◆ **WHAT THE TASK ASKS**: Skip pictures in the listing below; copy exactly the lines from the one with "the driftwood at (x1=858, y1=486, x2=905, y2=531)" through the one with "white bathtub 4.02 -2.99", inclusive.

◆ **RECORDS FOR THIS EXERCISE**:
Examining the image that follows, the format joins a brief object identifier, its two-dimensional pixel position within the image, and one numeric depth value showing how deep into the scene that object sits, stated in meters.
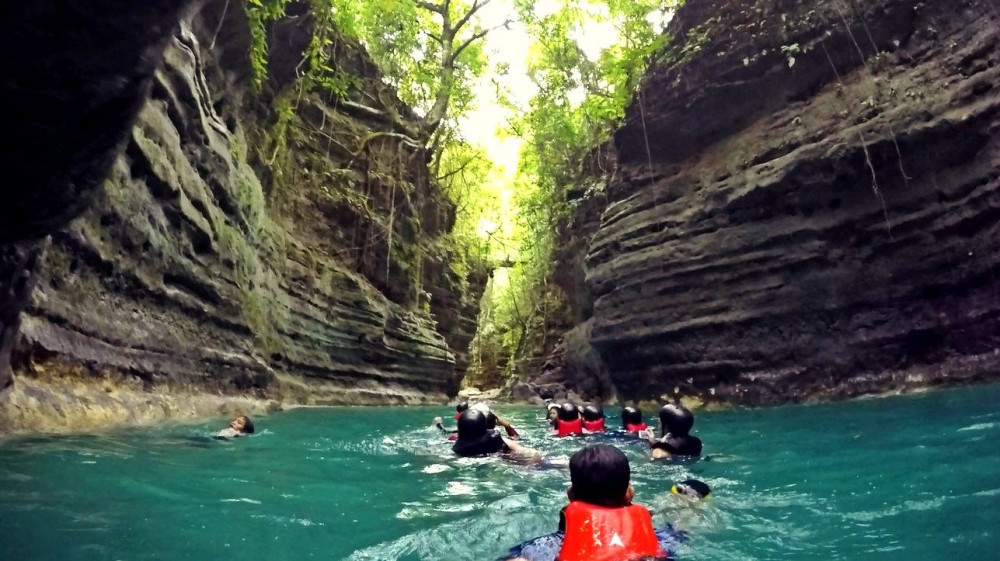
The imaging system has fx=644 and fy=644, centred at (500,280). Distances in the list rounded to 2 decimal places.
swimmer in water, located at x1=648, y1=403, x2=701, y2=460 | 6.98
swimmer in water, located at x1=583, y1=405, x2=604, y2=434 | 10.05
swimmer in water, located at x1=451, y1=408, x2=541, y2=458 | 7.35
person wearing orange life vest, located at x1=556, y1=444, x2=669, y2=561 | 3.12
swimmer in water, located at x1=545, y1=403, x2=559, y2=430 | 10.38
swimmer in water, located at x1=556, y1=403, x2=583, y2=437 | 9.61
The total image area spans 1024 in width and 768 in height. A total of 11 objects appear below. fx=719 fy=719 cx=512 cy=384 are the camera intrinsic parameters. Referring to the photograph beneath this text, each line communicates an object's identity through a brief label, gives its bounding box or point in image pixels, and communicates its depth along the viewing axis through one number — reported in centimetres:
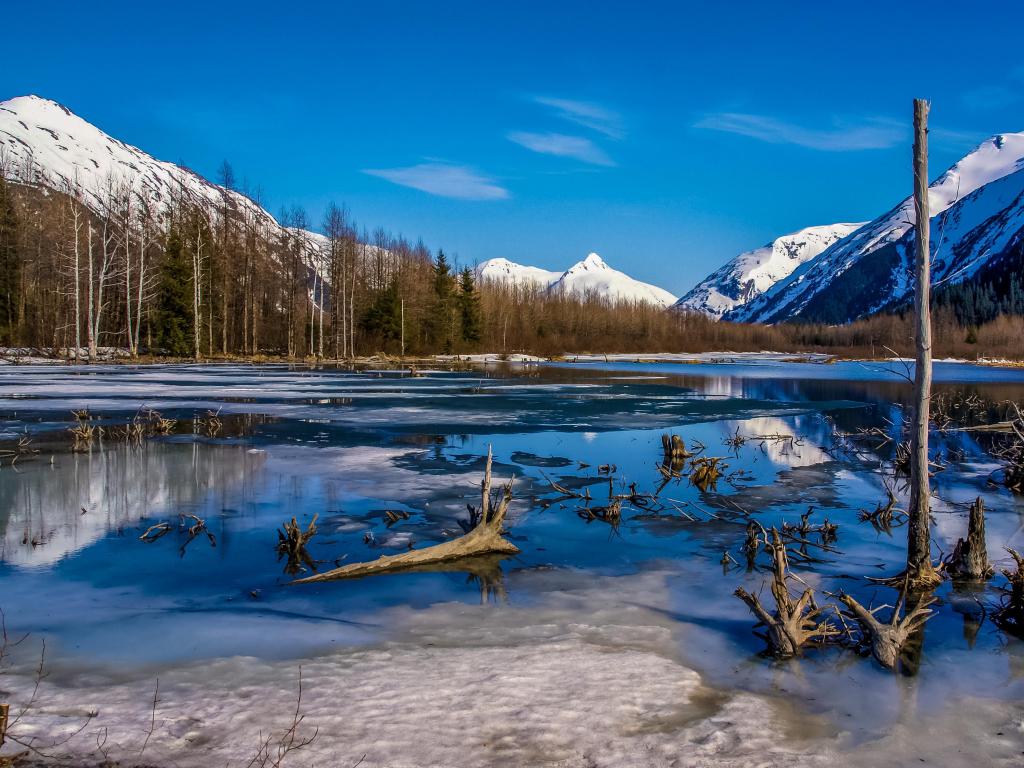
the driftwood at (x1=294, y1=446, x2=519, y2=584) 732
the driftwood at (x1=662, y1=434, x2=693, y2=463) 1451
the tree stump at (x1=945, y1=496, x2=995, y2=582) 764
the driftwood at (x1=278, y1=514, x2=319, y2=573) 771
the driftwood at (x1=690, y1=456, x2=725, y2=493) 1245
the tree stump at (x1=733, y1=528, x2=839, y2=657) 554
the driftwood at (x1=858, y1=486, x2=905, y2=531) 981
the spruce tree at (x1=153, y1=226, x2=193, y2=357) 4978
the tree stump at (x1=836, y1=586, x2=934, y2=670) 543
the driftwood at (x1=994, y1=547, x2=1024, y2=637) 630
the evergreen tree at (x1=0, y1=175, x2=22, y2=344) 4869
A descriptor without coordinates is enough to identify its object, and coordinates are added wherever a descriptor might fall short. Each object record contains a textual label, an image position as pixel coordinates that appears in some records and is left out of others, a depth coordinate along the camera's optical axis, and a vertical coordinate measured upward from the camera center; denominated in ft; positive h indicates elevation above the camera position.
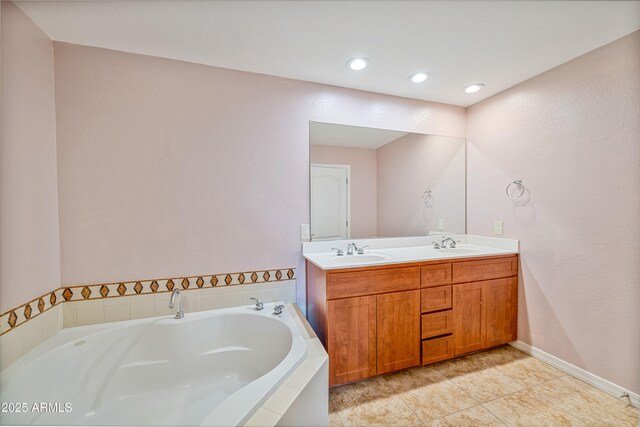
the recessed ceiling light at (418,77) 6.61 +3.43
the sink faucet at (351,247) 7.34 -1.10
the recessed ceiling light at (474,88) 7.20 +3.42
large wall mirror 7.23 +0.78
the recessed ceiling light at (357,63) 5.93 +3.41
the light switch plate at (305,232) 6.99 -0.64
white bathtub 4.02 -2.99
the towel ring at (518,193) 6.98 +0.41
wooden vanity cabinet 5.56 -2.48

◆ **RESULT OF THIS EXERCISE**:
the driftwood at (x1=858, y1=486, x2=905, y2=531) 981
the spruce tree at (x1=153, y1=226, x2=193, y2=357) 4978
the tree stump at (x1=836, y1=586, x2=934, y2=670) 543
the driftwood at (x1=994, y1=547, x2=1024, y2=637) 630
the evergreen tree at (x1=0, y1=175, x2=22, y2=344) 4869
A descriptor without coordinates is enough to identify its object, and coordinates are added wherever a descriptor might fall short. Each object record contains a textual label, an image position as pixel coordinates that appears in some records and is left out of others, a depth coordinate along the camera's optical axis, and a vertical coordinate measured upward from the camera center; denominated in ft; positive h indicates elevation above the camera position.
the recessed ceiling light at (418,77) 6.61 +3.43
the sink faucet at (351,247) 7.34 -1.10
the recessed ceiling light at (474,88) 7.20 +3.42
large wall mirror 7.23 +0.78
the recessed ceiling light at (357,63) 5.93 +3.41
the light switch plate at (305,232) 6.99 -0.64
white bathtub 4.02 -2.99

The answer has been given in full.